Nous sommes dans l’été 83, à peine la trentaine, je suis au top de ma forme, je travaillais pour une minoterie Grenobloise et je livrai la farine chez les boulangers de la région Rhône Alpes, seul à bord de mon vieux camion Berliet, un métier difficile et pénible et mes heures n’étaient pas comptées.
Donc, chaque semaine, je devais effectuer des livraisons dans le massif de l’Oisans, pour ce faire, il me fallait emprunter la route qui mène aux stations des Deux alpes, ainsi que celles des Htes Alpes en passant par le col du Lautaret. Tandis que le camion chargé peiné à avancer , je pouvais apercevoir sur ma gauche en montant, la Romanche encaissée au fond du ravin. Cette rivière ou plutôt ce torrent, qui prend sa source à Villar d’Arène dans les Htes Alpes, passe par la Grave, jusqu’à la retenue du Chambon et se jette dans la vallée, en passant par Bourg-d’Oisans, Vizille, Champs/Drac pour retrouver son confluent le Drac.

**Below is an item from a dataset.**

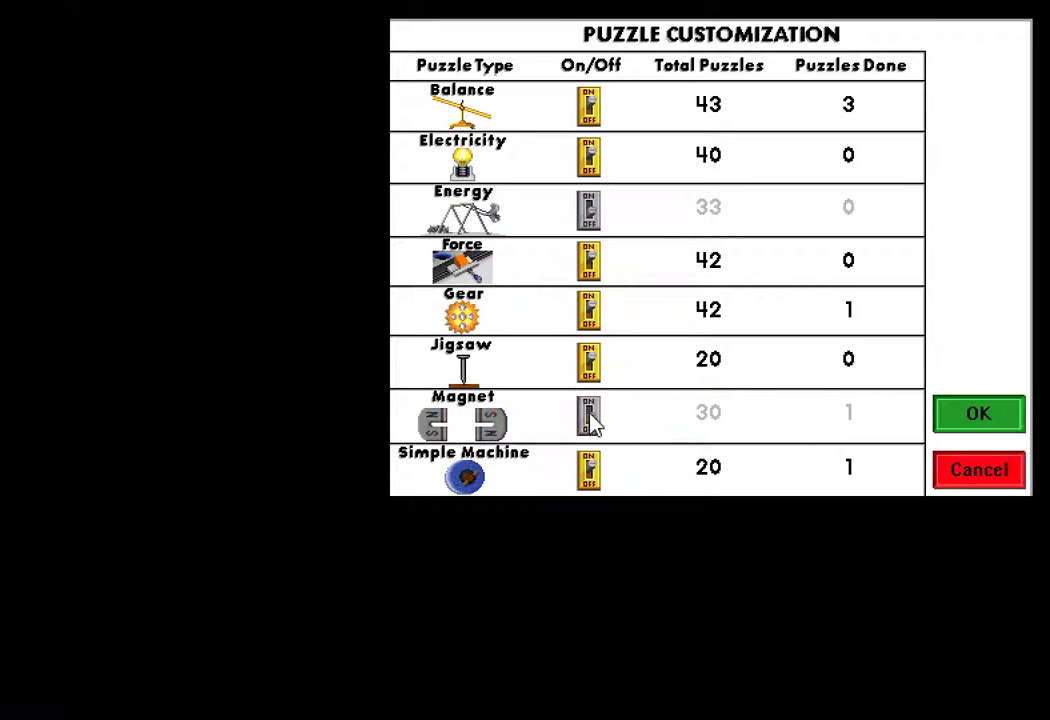
{"keys": [], "mouse": [], "mouse_move": "right", "events": []}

Je m’étais donc promis qu’un jour, je viendrais pêcher ce torrent encaissé et enfin ce fût fait cet été de 1983.
Je me souviens être parti tôt de la maison, sans personne pour m’accompagner, je tenais à découvrir ce torrent, sans le partager avec quelqu’un d’autre, une forme d’égoïsme mais pardonnable pour mon jeune âge.
Afin d’éviter les rushs des vacanciers et surtout des nombreux cyclistes empruntant cette route vers les hauts sommets des Alpes. Vous savez, ceux que l’on croise tout au long de la saison estivale, la plupart sont des aficionados du tour de France, désireux de gravir l’alpe d’Huez et ses 21 lacets.
J’arrive sur mon lieu de destination, le Freiney d’Oisans, il est 6h00 du matin. Cette petite fraicheur du matin, me dresse un frisson sur tout le corps, accompagné du chant des oiseaux, qui égaye mes oreilles.
Je sors mon thermos du sac, puis je me sers un café et j’engloutis deux chocolatines encore toutes chaudes, que je venais d’acheter chez un client à Bourg-d’Oisans. Une fois ce petit déjeuner effectué, me voici fin prêt pour une partie de pêche qui risque d’être épique. Je dis ça, parce que voyant ces gros blocs au-dessous, j’ai le sentiment que je vais devoir faire pas mal de gymnastique, je n’ai donc nul besoin d’aller en salle de sport, la nature m’offre tout ce qu’il faut pour me maintenir en forme.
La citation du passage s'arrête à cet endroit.